Although student loans are great for offsetting acquired debts incrementally, sometimes keeping up with payments can be difficult. For many who are struggling with payment of their student loans, a forbearance is usually the next line of action.
What Is Forbearance?
Simply put, Lenders or financial institutions offer forbearance to students who cannot afford to continue with their student loans. Essentially, if you’re unable to carry on with the payments for a period of time, you can request forbearance. Even though this seems like the logical thing to do, this simple act can cause you to acquire even more debt as the time progresses. According to the Consumer Financial Protection Bureau, a company known as, Navient added an interest of $4 billion via forbearances between 2010 and 2015. Forbearance can last up to a year and can be used by a borrower over 3 times. Thus, you’re more likely to acquire more debt as time passes by.
Why Are Forbearances a Bad Idea?
Forbearances seem like such a grand idea, especially when you need a short-term break from paying your student loans. However, here are a few reasons why it could in fact be the worst option:
Increased Interest Debt – The biggest issue with pausing your student loans via a forbearance is that your interests begin to pile up. Basically, an interest is added to your outstanding interest during your forbearance period. Hence, when your forbearance period is concluded, the newly accrued interest is added to your previous debt. Thus, your debt increases even more.

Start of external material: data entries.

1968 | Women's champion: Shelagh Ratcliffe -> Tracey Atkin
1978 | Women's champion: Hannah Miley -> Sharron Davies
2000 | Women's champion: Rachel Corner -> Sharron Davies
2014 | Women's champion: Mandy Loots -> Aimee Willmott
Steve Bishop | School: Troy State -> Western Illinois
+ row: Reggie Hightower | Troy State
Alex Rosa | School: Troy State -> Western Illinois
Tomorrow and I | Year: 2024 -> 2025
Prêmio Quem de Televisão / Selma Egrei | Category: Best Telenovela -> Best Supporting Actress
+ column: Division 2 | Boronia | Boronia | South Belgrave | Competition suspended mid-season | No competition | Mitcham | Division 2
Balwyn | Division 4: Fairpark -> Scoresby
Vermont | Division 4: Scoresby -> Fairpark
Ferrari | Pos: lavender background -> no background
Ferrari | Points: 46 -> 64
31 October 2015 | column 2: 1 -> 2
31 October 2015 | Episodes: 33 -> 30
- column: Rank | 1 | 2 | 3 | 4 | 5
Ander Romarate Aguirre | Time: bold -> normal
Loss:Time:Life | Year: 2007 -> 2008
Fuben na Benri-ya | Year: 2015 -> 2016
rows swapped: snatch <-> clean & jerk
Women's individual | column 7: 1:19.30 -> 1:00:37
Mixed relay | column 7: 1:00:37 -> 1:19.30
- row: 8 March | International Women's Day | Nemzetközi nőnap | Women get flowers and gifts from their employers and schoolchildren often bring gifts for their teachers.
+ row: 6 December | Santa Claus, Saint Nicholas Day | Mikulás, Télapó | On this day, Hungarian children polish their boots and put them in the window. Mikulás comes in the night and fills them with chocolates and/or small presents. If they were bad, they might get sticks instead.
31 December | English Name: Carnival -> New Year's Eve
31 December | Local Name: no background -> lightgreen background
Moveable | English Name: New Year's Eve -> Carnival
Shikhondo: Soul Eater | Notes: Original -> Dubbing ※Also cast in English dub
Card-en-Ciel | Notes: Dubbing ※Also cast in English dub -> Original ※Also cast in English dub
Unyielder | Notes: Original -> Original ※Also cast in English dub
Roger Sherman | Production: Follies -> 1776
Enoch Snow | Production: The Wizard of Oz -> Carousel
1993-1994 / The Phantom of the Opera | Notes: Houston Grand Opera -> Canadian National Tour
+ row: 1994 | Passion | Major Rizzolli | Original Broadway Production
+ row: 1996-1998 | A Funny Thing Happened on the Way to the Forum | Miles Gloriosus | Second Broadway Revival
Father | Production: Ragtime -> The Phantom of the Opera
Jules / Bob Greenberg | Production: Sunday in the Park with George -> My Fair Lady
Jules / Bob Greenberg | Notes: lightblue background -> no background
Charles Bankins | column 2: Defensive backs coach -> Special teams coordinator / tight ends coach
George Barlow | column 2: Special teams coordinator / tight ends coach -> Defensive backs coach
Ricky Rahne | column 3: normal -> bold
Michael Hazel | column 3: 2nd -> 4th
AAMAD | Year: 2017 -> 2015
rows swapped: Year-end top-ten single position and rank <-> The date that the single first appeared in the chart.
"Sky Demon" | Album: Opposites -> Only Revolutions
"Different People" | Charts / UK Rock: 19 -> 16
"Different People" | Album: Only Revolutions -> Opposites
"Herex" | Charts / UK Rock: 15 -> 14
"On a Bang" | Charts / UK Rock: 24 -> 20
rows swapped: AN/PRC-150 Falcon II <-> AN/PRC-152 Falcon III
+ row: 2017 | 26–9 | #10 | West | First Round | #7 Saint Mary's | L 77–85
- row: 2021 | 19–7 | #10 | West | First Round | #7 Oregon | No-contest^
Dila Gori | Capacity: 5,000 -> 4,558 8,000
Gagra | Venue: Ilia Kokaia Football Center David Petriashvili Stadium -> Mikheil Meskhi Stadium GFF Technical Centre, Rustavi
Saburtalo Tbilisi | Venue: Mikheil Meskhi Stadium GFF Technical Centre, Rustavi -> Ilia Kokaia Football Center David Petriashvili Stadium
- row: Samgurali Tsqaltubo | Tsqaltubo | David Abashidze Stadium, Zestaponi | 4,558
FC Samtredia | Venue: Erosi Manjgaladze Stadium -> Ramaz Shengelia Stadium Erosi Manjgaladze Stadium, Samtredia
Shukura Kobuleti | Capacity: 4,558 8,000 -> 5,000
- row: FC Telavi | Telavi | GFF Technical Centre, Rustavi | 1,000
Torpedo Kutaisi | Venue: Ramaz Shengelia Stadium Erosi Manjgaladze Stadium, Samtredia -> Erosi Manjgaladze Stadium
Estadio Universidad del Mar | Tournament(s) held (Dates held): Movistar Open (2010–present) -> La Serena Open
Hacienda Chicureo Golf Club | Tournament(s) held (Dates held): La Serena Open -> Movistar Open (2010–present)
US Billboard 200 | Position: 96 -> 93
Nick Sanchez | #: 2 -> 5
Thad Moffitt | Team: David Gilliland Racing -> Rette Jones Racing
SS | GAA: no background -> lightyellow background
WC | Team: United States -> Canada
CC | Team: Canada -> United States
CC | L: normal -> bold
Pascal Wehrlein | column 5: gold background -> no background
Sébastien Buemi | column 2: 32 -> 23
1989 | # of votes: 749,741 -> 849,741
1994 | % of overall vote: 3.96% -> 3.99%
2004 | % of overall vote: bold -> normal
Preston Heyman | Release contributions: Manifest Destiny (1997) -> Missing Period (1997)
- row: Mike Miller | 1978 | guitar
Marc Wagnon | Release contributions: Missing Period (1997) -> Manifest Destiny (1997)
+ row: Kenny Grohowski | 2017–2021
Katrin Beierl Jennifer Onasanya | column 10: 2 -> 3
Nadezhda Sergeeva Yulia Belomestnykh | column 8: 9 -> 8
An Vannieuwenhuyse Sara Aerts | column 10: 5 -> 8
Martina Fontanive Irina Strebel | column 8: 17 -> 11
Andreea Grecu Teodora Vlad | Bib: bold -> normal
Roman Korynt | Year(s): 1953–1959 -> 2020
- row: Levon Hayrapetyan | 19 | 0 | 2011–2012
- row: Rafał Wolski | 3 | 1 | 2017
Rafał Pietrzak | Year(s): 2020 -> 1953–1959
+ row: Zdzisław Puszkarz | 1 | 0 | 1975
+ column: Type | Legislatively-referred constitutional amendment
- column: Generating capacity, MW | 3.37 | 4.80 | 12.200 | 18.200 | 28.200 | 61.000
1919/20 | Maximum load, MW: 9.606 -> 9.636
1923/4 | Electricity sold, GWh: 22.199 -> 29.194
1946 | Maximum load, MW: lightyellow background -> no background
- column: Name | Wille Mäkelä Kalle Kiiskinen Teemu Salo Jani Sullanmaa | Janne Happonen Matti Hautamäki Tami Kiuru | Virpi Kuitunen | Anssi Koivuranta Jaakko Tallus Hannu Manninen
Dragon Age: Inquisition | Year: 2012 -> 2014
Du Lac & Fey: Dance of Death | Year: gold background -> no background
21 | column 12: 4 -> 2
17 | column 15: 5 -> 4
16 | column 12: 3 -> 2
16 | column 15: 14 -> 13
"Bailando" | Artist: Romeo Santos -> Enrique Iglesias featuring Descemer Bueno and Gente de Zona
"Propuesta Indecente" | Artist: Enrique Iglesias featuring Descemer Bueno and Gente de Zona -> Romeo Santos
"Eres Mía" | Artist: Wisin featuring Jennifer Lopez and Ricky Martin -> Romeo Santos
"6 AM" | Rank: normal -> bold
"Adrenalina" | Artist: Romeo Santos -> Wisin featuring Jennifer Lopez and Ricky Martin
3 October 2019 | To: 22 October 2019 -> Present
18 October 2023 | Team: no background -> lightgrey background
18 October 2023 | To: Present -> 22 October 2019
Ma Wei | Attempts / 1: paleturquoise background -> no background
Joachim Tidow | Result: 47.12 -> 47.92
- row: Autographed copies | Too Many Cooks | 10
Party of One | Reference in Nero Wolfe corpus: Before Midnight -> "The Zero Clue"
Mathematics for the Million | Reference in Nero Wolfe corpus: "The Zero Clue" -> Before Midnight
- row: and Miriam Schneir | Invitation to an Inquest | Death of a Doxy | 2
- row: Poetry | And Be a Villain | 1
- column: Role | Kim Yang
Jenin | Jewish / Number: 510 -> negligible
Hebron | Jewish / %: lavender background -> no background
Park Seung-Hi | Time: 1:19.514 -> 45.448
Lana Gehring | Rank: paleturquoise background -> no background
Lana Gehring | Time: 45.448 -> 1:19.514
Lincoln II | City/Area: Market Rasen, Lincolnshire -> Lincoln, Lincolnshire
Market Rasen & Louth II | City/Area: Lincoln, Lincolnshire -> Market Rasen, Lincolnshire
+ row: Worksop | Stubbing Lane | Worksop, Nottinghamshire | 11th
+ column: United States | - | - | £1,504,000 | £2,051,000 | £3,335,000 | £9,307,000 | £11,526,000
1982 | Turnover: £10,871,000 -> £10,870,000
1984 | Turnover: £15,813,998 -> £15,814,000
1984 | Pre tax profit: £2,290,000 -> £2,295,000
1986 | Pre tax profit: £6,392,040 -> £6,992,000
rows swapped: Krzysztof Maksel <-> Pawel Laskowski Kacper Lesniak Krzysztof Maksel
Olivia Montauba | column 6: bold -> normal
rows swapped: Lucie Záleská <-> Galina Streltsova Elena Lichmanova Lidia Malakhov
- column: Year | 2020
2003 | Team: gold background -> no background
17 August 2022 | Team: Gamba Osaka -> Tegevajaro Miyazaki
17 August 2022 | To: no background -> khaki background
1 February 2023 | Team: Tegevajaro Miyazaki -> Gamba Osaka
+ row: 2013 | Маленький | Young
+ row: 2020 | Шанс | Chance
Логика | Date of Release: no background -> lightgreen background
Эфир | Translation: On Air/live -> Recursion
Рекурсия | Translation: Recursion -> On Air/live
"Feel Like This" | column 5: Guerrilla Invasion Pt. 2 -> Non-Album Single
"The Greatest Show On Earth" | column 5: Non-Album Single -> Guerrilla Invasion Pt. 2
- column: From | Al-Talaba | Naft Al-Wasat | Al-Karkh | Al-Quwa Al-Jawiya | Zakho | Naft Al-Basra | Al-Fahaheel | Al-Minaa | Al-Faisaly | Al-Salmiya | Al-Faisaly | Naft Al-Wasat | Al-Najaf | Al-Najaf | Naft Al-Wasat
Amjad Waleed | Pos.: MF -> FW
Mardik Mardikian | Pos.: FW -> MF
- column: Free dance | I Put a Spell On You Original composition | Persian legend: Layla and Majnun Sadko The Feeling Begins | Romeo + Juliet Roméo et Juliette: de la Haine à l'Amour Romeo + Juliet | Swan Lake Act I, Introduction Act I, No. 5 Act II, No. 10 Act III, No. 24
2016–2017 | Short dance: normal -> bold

Lack of Progress in Repaying Your Loan – Usually, payments made towards your student loan are first deducted from the interest before the principal balance. So, your interests are settled first before the original balance of your debt. However, with an interest being charged on your outstanding interest, you might spend so much time paying off your interest before the actual loan. Thus, you might find it difficult to finalize the payment of your loans.
What Are Alternatives?
It is quite common to find students requesting a forbearance period for a variety of reasons. With the advent of that happening, try out these options instead;
Although similar to forbearances, the government is responsible for paying the interest on subsidized loans.
In a partial forbearance, the borrower pays reduced interest only payments as the interest accrues over time. This way, it prevents the loan from becoming too large.
Income Driven Repayment Plan
This option entails the borrower making monthly payments of the loan from on his/her discretionary income. Discretionary income here refers to the amount by which adjusted gross income exceeds 150% of the poverty line.